*TASK DESCRIPTION*:
This exercise asks for every line of the material that includes the word "naar".

+++ DATA FOR THIS TASK +++

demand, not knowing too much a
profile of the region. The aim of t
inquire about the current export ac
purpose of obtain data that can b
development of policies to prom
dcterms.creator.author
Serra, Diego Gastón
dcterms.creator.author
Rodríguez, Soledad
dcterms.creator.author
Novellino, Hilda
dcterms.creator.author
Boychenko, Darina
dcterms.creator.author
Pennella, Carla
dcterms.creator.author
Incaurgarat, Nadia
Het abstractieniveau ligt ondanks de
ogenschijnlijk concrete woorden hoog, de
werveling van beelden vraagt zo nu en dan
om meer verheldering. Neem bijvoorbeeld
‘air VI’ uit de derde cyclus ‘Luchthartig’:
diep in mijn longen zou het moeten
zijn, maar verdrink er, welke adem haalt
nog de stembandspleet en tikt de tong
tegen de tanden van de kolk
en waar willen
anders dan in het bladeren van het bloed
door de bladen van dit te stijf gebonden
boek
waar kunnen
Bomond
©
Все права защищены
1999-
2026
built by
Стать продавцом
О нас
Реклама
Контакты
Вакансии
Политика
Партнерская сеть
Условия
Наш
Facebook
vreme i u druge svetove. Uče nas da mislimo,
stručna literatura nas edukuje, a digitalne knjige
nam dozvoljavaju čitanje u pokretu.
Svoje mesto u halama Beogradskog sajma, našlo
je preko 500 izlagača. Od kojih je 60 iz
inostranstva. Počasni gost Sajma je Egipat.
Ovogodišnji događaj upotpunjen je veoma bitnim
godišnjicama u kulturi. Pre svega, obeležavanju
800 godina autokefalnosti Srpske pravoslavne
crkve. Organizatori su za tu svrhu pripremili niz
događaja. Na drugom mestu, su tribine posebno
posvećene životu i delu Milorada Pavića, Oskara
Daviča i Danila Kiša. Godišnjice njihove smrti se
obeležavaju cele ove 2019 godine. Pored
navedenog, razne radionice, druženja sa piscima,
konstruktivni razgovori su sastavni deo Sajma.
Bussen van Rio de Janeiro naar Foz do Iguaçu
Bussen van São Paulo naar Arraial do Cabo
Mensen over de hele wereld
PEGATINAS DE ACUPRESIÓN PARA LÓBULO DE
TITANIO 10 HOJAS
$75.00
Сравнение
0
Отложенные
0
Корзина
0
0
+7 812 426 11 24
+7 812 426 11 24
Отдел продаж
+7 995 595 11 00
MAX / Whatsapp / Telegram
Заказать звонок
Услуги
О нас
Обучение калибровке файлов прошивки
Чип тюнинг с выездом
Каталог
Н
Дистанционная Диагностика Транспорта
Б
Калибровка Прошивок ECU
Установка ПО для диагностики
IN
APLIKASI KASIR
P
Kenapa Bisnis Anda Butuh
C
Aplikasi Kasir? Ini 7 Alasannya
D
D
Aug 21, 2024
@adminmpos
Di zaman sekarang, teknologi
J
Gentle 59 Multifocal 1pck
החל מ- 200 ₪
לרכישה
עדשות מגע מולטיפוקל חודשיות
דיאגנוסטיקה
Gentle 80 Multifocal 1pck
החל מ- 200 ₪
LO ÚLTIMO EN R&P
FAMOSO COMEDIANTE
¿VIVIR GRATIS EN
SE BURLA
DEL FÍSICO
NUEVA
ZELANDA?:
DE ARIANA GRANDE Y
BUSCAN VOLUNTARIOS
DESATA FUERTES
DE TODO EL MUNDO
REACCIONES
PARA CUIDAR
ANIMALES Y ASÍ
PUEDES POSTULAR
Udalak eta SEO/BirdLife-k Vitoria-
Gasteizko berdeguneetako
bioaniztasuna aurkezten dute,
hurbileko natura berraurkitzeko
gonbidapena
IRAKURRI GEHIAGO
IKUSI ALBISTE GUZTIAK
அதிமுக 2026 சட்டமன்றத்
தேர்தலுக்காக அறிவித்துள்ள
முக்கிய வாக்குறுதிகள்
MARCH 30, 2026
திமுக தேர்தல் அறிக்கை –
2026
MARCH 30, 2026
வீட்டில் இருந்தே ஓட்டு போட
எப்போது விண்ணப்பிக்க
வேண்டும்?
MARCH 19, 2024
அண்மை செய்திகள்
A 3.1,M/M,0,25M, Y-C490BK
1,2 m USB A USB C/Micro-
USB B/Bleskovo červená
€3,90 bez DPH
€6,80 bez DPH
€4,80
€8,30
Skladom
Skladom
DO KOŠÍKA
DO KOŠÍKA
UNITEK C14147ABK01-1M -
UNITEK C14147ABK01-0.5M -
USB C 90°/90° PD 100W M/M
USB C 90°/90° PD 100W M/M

+++

*RESPONSE TO THIS TASK*:
Bussen van Rio de Janeiro naar Foz do Iguaçu
Bussen van São Paulo naar Arraial do Cabo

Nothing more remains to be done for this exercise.